Our next question comes from Catherine Schultz with Baird.

Speaker 5

This is Tom on for Catherine. Wondering if you could just kind of build on that last point here, and maybe just give us a status update on the commercial payer progress towards Dx-Melanoma? And specifically just any expectations throughout potential NCCN guideline inclusion for '23?

Sure. A couple of comments there. It continues to be challenging to push over commercial payers. As I think you know, they are not necessarily swayed by evidence, but are driven by other factors. We did have some nice wins in the year that will begin to be implemented in 2023. But as we said before, I think that's going to continue to be steady but slow progress. I think it would take an NCCN positive inclusion to see any kind of step-wise increase in the rate there.

Now in terms of NCC and timing, as your second question there, Tom, historically, the melanoma group has had their in-person or a significant meeting, I guess, in the July time period that are you had July time period of each year, and the outcome of that is usually published at year-end, December, early January, or late November.

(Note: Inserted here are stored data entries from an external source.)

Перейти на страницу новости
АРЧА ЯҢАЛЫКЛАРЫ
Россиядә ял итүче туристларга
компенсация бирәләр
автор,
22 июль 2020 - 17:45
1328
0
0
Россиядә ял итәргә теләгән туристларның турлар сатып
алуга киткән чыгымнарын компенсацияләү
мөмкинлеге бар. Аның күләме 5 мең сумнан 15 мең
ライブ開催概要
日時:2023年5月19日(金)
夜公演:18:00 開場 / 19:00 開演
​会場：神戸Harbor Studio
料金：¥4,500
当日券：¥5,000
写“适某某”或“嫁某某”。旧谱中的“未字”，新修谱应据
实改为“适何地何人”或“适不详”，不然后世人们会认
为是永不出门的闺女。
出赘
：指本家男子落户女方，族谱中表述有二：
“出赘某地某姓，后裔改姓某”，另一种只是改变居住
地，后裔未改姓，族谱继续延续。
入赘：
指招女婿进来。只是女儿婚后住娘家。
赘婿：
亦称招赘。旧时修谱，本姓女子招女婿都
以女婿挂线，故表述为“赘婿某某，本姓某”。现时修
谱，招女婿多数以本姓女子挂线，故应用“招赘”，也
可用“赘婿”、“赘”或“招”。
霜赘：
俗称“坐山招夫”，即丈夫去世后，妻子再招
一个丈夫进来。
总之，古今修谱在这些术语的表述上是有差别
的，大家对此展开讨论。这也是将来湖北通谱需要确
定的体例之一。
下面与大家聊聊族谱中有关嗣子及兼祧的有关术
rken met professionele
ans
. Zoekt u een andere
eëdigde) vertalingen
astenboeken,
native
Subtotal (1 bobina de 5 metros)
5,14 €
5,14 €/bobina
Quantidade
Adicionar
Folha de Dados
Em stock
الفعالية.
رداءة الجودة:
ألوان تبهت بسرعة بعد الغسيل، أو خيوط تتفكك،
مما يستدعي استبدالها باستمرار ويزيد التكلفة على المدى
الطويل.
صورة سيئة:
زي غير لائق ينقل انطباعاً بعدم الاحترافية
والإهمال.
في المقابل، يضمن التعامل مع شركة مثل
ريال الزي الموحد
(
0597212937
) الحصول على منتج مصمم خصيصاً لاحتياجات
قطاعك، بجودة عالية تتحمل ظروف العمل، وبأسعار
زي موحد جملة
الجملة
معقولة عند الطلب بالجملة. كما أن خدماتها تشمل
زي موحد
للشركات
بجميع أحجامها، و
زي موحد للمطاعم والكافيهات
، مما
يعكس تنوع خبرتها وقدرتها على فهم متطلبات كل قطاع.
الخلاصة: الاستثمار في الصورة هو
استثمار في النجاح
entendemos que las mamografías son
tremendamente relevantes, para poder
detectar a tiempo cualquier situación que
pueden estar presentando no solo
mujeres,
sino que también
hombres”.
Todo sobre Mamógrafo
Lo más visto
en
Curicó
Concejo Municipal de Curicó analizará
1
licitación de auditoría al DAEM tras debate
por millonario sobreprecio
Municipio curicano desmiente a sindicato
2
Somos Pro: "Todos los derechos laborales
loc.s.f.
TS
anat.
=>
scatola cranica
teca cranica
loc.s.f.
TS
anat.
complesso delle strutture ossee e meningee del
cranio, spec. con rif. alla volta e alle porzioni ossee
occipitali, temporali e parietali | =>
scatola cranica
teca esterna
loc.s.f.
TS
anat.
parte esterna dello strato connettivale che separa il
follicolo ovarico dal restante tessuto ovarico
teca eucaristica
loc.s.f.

So I would not expect to see any material updates for the remainder of 2023 until we get to that year-end publication date, which reflects sort of their mid-summer meeting cycle.

Speaker 5

And then we touched on this before, but in getting the gross margin pacing for the year. I heard the comments for the clients on sort of the lab rationalization in tech here. But just curious about how you're thinking about gross margin pacing overall and how we should think about contributions from these tests, just some of the forward contributions?

I think that as with the other trends, that will be sort of a progressive trend, nothing stepwise appears to be there. In addition to efficiencies, of course, converting those zero pay tests to being paid has a big impact because that drops straight through. So we'll continue to see that. We would expect to see that move in the right direction here over time, but in a slower, methodical pace.

Operator

Those are all the questions we have for today. So I'll now turn the call back to Derek for concluding remarks.

This concludes our fourth quarter and full year 2022 earnings call. Thank you again for joining us today and for your continued interest in Castle Biosciences.

Operator

Thank you, everyone, for joining us today. This concludes our call, and you may now disconnect your lines.